In the flap over Paul Wolfowitz’s “sweetheart deal” for Shaha Riza, World Bank staffers are demanding his resignation to protect the “credibility” of the Bank. This is rich.

The Bank’s credibility was in tatters well before Mr. Wolfowitz arrived in 2005. Indeed, Mr. Wolfowitz’s anti-corruption campaign was intended to restore its credibility, a campaign seen as a threat by Bank staffers long-accustomed to advancing their careers by shoveling money out the door. But it resonated with newly elected African ministers. Back in August 2004, the African Union estimated that corruption cost Africa $148 billion a year—a figure 10 times more than what the Bank gives Africa annually in loans.

In its 40-year involvement in Africa, the Bank scandalously wasted tens of billions in failed programs to spur economic growth, promote democracy and good governance. In the 1960s and 1970s, Bank lending was project specific: roads, dams for generating electrical power, telecommunications, and other public goods with large externalities in agriculture, health care, education and industry. By the mid-1990s, more than 2,200 projects had been undertaken but nearly all were seriously undermined by poor Bank supervision, lack of domestic maintenance or neglect. In 1989, the Bank itself admitted to numerous examples of badly chosen and poorly designed public investments it had funded. Half of its development projects in Africa failed, according to its own evaluation report.

The Bank then shifted from project financing to policy reform, but that brought little redemption. Between 1981 and 1991, it loaned more than $25 billion to sponsor “Structural Adjustment Programs” (SAPs) in 29 African countries. The object was to dismantle statist, interventionist behemoths and establish market-based economies. (It was the Bank that funded these statist structures in the 1960s and 1970s in the first place.) But in 1994, the Bank found only six of the 29 adjusting countries—Gambia, Burkina Faso, Ghana, Nigeria, Tanzania and Zimbabwe—to have performed marginally well. Even worse, this tiny list of “success stories” mysteriously started turning into “black holes.” By 1996, Gambia, Nigeria, Tanzania, and Zimbabwe had vanished from the list. And in 2002, the outgoing Bank resident director in Ghana flatly admitted that the Bank erred in tagging Ghana an “economic success story.”

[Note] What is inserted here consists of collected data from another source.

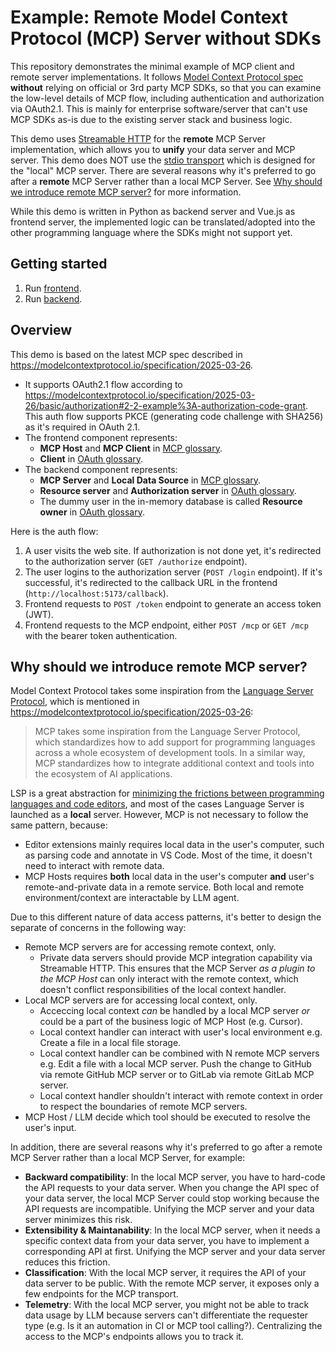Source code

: # Example: Remote Model Context Protocol (MCP) Server without SDKs

This repository demonstrates the minimal example of MCP client and remote server implementations.
It follows [Model Context Protocol spec](https://modelcontextprotocol.io/introduction)
**without** relying on official or 3rd party MCP SDKs, so that you can examine the low-level details of
MCP flow, including authentication and authorization via OAuth2.1.
This is mainly for enterprise software/server that can't use MCP SDKs as-is due to the existing server stack and business logic.

This demo uses [Streamable HTTP](https://modelcontextprotocol.io/specification/2025-03-26/basic/transports#streamable-http) for the **remote** MCP Server implementation, which allows you to **unify** your data server and MCP server.
This demo does NOT use the [stdio transport](https://modelcontextprotocol.io/docs/concepts/transports#standard-input%2Foutput-stdio) which is designed for the "local" MCP server.
There are several reasons why it's preferred to go after a **remote** MCP Server rather than a local MCP Server. See [Why should we introduce remote MCP server?](#why-should-we-introduce-remote-mcp-server) for more information.

While this demo is written in Python as backend server and Vue.js as frontend server,
the implemented logic can be translated/adopted into the other programming language
where the SDKs might not support yet.

## Getting started

1. Run [frontend](./frontend/README.md).
1. Run [backend](./backend/README.md).

## Overview

This demo is based on the latest MCP spec described in https://modelcontextprotocol.io/specification/2025-03-26.

- It supports OAuth2.1 flow according to https://modelcontextprotocol.io/specification/2025-03-26/basic/authorization#2-2-example%3A-authorization-code-grant. This auth flow supports PKCE (generating code challenge with SHA256) as it's required in OAuth 2.1.
- The frontend component represents:
  - **MCP Host** and **MCP Client** in [MCP glossary](https://modelcontextprotocol.io/introduction).
  - **Client** in [OAuth glossary](https://datatracker.ietf.org/doc/draft-ietf-oauth-v2-1/).
- The backend component represents:
  - **MCP Server** and **Local Data Source** in [MCP glossary](https://modelcontextprotocol.io/introduction).
  - **Resource server** and **Authorization server** in [OAuth glossary](https://datatracker.ietf.org/doc/draft-ietf-oauth-v2-1/).
  - The dummy user in the in-memory database is called **Resource owner** in [OAuth glossary](https://datatracker.ietf.org/doc/draft-ietf-oauth-v2-1/).

Here is the auth flow:

1. A user visits the web site. If authorization is not done yet, it's redirected to the authorization server (`GET /authorize` endpoint).
1. The user logins to the authorization server (`POST /login` endpoint). If it's successful, it's redirected to the callback URL in the frontend (`http://localhost:5173/callback`).
1. Frontend requests to `POST /token` endpoint to generate an access token (JWT).
1. Frontend requests to the MCP endpoint, either `POST /mcp` or `GET /mcp` with the bearer token authentication.

## Why should we introduce remote MCP server?

Model Context Protocol  takes some inspiration from the [Language Server Protocol](https://microsoft.github.io/language-server-protocol/), which is mentioned in https://modelcontextprotocol.io/specification/2025-03-26:

> MCP takes some inspiration from the Language Server Protocol, which standardizes how to add support for programming languages across a whole ecosystem of development tools. In a similar way, MCP standardizes how to integrate additional context and tools into the ecosystem of AI applications.

LSP is a great abstraction for [minimizing the frictions between programming languages and code editors](https://code.visualstudio.com/api/language-extensions/language-server-extension-guide), and
most of the cases Language Server is launched as a **local** server. However, MCP is not necessary to follow the same pattern, because:

- Editor extensions mainly requires local data in the user's computer, such as parsing code and annotate in VS Code. Most of the time, it doesn't need to interact with remote data.
- MCP Hosts requires **both** local data in the user's computer **and** user's remote-and-private data in a remote service. Both local and remote environment/context are interactable by LLM agent.

Due to this different nature of data access patterns, it's better to design the separate of concerns in the following way:

- Remote MCP servers are for accessing remote context, only.
  - Private data servers should provide MCP integration capability via Streamable HTTP. This ensures that the MCP Server _as a plugin to the MCP Host_ can only interact with the remote context, which doesn't conflict responsibilities of the local context handler.
- Local MCP servers are for accessing local context, only.
  - Acceccing local context _can_ be handled by a local MCP server _or_ could be a part of the business logic of MCP Host (e.g. Cursor).
  - Local context handler can interact with user's local environment e.g. Create a file in a local file storage.
  - Local context handler can be combined with N remote MCP servers e.g. Edit a file with a local MCP server. Push the change to GitHub via remote GitHub MCP server or to GitLab via remote GitLab MCP server.
  - Local context handler shouldn't interact with remote context in order to respect the boundaries of remote MCP servers.
- MCP Host / LLM decide which tool should be executed to resolve the user's input.

In addition, there are several reasons why it's preferred to go after a remote MCP Server rather than a local MCP Server, for example:

- **Backward compatibility**: In the local MCP server, you have to hard-code the API requests to your data server. When you change the API spec of your data server, the local MCP Server could stop working because the API requests are incompatible. Unifying the MCP server and your data server minimizes this risk.
- **Extensibility & Maintanability**: In the local MCP server, when it needs a specific context data from your data server, you have to implement a corresponding API at first. Unifying the MCP server and your data server reduces this friction.
- **Classification**: With the local MCP server, it requires the API of your data server to be public. With the remote MCP server, it exposes only a few endpoints for the MCP transport.
- **Telemetry**: With the local MCP server, you might not be able to track data usage by LLM because servers can't differentiate the requester type (e.g. Is it an automation in CI or MCP tool calling?). Centralizing the access to the MCP's endpoints allows you to track it.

The spectacular failure of SAPs was noted in 1998 by the United Nations Conference on Trade and Development, which wrote: “Despite many years of policy reform, barely any country in the region [Africa] has successfully completed its adjustment program with a return to sustained growth.” Yet, the Bank kept trotting out a phantom list of African “success stories.” The four new countries—Guinea, Lesotho, Eritrea and Uganda—hailed by the Bank in 1998 have also vanished.

In 2000, the Bank again admitted failure, unveiling a new approach in a 335-page report. It noted that even after a decade in which socialist economies were dismantled and trade and global investment reached record levels, 24% of the world’s population still lived on incomes of less than $1 a day. But the report, the result of a two-year effort by the Bank’s research economists and field interviews, generated heated debate within the Bank over why past policies failed when the reasons should have been obvious.

The Bank knew that up to 30% of its loans were embezzled for personal use. It also knew that nearly 40% of the aggregate wealth created in Africa fled to foreign shores. Even funds earmarked to fight HIV/AIDS, tuberculosis and malaria were not spared. Yet, no public official was held accountable or prosecuted until September 2000, when Victor Selormey, Ghana’s former finance minister, was jailed for eight years for embezzling $1.2 million of a Bank loan, granted for the computerization of Ghana’s court system. In 2003, police found Zambia’s former finance minister, Katele Kalumba, hiding in a tree and charged him with theft of some $33 million. And last June, Ugandan top officials were indicted for siphoning off tens of millions in grants from the Geneva-based Global Fund for AIDS. Stultifying bureaucratic incompetence and theft also doomed the Bank’s ambitious campaign, launched in 1994, to halve malaria deaths by 2010. Malaria cases have risen in recent years.

To help carry out its wasteful and ineffective programs, the Bank employs a huge staff of 7,000 bureaucrats, plus a fleet of some 7,000 more consultants. In a feeble attempt at reform the Bank quietly eliminated 600 positions at its Washington, D.C., headquarters in July 1997, to save $96 million over two years. But even this miniscule “adjustment” was fiercely resisted by Bank staff. In 1998, the staff howled when an internal investigation uncovered “alarming information” about kickbacks and embezzlement. Indeed, in 2000, a Nigerian probe panel indicted six Bank officials for allegedly conniving with agricultural ministry officials to defraud the government of project funds to the tune of $2 million.

The real scandal at the Bank is that the brouhaha over Mr. Wolfowitz’s so-called sweetheart deal detracts from the housecleaning the Bank itself so desperately needs.